#### [WORK REQUEST]
What you return should be the lines of the data containing "Automotive", each in full.

#### [INFORMATION GIVEN]

****

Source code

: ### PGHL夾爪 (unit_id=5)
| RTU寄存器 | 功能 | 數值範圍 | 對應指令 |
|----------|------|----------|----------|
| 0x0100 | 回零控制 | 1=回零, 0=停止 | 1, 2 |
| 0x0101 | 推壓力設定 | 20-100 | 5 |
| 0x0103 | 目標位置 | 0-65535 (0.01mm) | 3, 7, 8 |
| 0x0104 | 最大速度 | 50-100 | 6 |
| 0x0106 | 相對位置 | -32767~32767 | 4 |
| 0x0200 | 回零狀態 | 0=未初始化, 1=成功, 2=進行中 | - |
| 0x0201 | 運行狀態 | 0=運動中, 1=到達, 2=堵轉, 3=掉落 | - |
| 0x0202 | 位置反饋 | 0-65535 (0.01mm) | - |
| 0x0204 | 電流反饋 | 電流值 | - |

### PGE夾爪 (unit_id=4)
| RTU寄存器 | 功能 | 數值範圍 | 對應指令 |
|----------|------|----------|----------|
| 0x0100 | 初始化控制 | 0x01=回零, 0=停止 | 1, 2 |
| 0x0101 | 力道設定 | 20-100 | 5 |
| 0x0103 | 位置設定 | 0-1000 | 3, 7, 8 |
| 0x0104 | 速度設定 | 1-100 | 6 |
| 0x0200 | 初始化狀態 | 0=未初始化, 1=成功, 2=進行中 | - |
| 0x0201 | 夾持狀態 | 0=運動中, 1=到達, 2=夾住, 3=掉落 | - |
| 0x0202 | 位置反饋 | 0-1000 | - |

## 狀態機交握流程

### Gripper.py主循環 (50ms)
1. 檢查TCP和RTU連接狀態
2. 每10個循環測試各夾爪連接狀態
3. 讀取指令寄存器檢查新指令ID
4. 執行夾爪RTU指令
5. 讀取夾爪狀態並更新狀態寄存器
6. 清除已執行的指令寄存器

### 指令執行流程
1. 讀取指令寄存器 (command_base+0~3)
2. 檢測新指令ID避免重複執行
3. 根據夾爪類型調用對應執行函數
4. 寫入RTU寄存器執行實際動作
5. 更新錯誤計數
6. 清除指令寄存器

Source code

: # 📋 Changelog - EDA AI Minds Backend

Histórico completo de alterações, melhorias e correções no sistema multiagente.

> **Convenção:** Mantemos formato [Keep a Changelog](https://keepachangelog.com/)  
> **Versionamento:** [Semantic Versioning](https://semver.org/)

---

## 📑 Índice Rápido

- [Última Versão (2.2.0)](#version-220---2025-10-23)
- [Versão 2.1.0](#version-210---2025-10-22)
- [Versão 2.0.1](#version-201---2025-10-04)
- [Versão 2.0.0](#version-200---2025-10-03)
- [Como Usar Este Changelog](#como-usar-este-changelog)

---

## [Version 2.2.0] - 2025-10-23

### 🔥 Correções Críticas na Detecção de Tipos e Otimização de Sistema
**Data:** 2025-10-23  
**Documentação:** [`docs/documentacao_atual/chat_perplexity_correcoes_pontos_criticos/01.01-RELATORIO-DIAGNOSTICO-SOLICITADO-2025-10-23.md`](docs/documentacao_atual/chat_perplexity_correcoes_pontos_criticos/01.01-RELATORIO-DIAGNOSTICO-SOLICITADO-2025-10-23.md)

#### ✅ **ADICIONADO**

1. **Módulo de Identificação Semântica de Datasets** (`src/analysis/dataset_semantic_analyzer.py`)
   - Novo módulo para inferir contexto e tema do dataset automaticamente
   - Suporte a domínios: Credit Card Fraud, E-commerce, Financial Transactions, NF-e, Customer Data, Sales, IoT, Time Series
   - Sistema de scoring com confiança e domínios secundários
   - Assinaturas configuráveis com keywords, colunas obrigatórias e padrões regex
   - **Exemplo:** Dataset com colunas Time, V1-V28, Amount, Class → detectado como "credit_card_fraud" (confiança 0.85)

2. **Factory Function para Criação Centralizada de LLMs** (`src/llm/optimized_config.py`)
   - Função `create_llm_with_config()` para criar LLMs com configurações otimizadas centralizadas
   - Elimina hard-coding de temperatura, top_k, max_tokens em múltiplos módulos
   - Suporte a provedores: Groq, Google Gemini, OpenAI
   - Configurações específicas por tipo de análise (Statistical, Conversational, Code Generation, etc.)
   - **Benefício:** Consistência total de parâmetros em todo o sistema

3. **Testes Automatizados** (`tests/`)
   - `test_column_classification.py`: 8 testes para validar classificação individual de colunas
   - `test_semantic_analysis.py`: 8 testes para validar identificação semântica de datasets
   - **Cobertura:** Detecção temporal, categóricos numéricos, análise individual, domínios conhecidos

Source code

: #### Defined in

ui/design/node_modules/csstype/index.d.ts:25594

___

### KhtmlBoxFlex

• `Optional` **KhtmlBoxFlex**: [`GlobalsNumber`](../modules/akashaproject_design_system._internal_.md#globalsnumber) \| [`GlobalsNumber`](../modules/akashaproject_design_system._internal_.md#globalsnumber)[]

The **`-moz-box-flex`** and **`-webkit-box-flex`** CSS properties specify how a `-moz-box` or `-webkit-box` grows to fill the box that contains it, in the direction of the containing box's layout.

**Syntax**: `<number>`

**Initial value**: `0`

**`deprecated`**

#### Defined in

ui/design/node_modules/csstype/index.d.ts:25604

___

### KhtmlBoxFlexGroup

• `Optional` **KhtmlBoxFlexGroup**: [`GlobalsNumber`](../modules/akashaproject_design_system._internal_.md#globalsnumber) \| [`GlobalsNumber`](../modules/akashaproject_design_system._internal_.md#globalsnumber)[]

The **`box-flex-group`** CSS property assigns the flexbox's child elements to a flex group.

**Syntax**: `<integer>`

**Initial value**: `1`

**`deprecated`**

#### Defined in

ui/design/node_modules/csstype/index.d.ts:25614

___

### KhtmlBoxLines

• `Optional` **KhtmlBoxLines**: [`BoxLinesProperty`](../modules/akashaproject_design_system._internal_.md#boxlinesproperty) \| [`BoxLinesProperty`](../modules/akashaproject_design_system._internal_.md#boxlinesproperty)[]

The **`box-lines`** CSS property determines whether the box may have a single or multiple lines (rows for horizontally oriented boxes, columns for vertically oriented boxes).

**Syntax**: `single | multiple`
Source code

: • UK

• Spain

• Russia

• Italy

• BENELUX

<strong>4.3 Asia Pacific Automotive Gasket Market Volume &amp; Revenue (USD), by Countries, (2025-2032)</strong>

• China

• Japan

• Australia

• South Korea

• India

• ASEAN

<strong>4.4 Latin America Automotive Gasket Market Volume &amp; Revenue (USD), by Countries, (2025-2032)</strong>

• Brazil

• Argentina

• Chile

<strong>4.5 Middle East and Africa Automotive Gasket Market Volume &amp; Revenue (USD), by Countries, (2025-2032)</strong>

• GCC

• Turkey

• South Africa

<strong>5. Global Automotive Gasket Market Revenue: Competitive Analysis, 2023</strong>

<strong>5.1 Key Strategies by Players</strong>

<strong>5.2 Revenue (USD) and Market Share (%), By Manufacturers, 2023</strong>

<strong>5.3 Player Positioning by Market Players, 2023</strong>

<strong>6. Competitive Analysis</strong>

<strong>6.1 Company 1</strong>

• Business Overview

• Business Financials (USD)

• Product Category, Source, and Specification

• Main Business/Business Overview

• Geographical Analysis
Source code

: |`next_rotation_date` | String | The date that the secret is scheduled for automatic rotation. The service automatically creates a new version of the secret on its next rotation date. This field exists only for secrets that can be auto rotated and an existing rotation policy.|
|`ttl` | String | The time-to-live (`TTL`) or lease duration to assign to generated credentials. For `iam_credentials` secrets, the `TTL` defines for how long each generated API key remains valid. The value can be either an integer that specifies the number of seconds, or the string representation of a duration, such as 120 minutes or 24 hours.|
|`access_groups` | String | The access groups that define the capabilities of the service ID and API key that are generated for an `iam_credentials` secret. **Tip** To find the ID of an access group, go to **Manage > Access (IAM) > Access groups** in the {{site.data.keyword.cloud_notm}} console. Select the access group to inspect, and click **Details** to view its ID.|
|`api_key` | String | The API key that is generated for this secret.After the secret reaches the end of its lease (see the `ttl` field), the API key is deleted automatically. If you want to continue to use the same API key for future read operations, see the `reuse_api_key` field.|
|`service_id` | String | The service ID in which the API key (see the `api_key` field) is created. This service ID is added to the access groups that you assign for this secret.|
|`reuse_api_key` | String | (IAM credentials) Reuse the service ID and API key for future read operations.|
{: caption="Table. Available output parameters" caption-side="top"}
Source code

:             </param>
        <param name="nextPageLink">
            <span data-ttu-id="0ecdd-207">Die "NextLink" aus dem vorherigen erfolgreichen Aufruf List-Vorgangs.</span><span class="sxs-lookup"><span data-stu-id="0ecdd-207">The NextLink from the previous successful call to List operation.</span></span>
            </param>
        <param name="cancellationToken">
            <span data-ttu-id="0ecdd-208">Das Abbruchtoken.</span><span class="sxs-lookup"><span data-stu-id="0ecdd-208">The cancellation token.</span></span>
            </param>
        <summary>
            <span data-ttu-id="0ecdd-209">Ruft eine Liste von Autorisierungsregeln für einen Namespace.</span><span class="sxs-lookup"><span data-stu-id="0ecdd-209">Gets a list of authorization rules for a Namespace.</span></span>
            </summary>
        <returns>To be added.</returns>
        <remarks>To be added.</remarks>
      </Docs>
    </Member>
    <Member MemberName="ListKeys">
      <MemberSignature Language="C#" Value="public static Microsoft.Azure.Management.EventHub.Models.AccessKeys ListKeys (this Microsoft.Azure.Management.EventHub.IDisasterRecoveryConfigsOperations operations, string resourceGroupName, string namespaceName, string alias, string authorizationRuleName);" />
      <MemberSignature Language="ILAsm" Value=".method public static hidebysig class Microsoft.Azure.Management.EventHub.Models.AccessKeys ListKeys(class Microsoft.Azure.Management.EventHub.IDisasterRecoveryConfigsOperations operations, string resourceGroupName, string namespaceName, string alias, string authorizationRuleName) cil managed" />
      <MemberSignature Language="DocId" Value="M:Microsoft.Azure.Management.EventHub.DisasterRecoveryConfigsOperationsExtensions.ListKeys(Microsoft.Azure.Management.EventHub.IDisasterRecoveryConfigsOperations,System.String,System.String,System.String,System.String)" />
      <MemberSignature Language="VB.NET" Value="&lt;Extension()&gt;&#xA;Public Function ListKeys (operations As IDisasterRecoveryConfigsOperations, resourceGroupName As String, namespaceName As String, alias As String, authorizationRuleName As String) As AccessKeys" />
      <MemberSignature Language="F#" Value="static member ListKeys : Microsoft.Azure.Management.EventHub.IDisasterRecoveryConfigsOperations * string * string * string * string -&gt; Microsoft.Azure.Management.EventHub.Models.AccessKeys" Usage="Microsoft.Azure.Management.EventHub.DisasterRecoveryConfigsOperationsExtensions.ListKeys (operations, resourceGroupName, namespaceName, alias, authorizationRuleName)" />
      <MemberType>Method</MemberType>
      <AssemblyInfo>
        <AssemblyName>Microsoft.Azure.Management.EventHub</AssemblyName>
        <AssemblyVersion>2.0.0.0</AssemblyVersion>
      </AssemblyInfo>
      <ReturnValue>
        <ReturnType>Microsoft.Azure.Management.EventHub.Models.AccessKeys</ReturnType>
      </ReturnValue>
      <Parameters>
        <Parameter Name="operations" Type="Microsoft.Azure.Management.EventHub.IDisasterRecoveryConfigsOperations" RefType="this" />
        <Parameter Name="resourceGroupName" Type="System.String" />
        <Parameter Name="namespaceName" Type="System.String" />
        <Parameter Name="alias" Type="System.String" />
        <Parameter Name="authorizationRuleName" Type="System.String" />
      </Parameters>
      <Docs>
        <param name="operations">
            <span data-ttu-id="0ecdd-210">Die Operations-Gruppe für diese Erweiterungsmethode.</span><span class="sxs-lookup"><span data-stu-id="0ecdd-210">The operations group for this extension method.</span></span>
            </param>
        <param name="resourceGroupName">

****

#### [ANSWER SPACE]
<strong>4.3 Asia Pacific Automotive Gasket Market Volume &amp; Revenue (USD), by Countries, (2025-2032)</strong>
<strong>4.4 Latin America Automotive Gasket Market Volume &amp; Revenue (USD), by Countries, (2025-2032)</strong>
<strong>4.5 Middle East and Africa Automotive Gasket Market Volume &amp; Revenue (USD), by Countries, (2025-2032)</strong>
<strong>5. Global Automotive Gasket Market Revenue: Competitive Analysis, 2023</strong>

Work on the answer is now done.